Afirmábamos la semana pasada que el “amor vital” es el “eros”, no el “romántico”. Y lo es siendo que éste conforma una “creación” antojadiza en que el rol preponderante viene dado por advertencias religioso-burguesas atentatorias de la razón, al tiempo que miran en el sexo vergüenza, tentación impúdica y repulsión. En el espiritual, válido en tanto no sea hipócrita-moralista, confluyen valores individuales de la persona que, sin embargo, escapan de las apetencias antropológicas del hombre sin perjuicio de ponderaciones místicas, defendidas por seres pedestres en ontología.

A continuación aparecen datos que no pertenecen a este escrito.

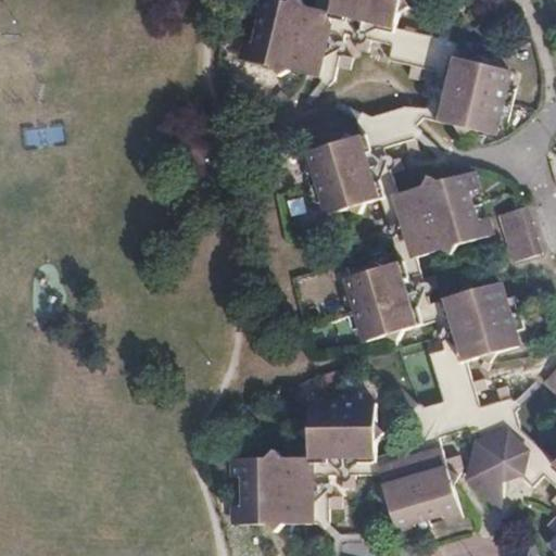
[(288,70),(303,74),(316,77),(330,17),(392,34),(394,27),(397,14),(408,7),(403,0),(332,0),(329,13),(306,7),(300,0),(290,0),(288,2),(279,0),(254,0),(252,13),(261,14),(255,43),(245,41),(241,58),(274,66),(279,76),(288,70)]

El alemán M. Scheler habla de la “simpatía sexual” a título de un “instinto” análogo con el apetito y el hambre. Podemos tener hambre pero si el alimento a ingerir deja de despertar deseo, podríamos inclusive abstenernos de saciarla. Lo mismo sucede con los amores. Por su lado, D. Hume (filósofo escocés) sostiene que el sexo es la causa del apetito y que por tanto el reflexionar sobre él basta para excitar la avidez.
Es una realidad de dos facetas. El amor sexual requiere indefectiblemente que la persona genere apetito en nosotros; en caso éste no haga presencia, por más deseo que tengamos, el sexo no llegará. Asimismo, el amor espiritual difícilmente se consumará a menos que la contraparte avive nuestra “ansia” carnal. De allí que el “dejar de amar” no siempre se manifiesta en abstinencia sexual con el ser antes amado. El acto sexual es, para la filosofía, una iniciativa expresiva en la cual – más allá del erotismo – pueden o no concurrir factores sentimentales.
La incomprensión de lo expuesto lleva al hombre – varón o mujer – a considerarse “traicionado” ante la sola relación sexual de la pareja con un tercero, lo que al margen de cualquier miramiento ético es uno de los prejuicios metafísicos en torno al amor, que también mito. La razón impone la necesidad de razonar. Es imprescindible auscultar siempre lo que está detrás de los comportamientos del ser humano. Si limitamos el análisis a las formas seremos puros simplones.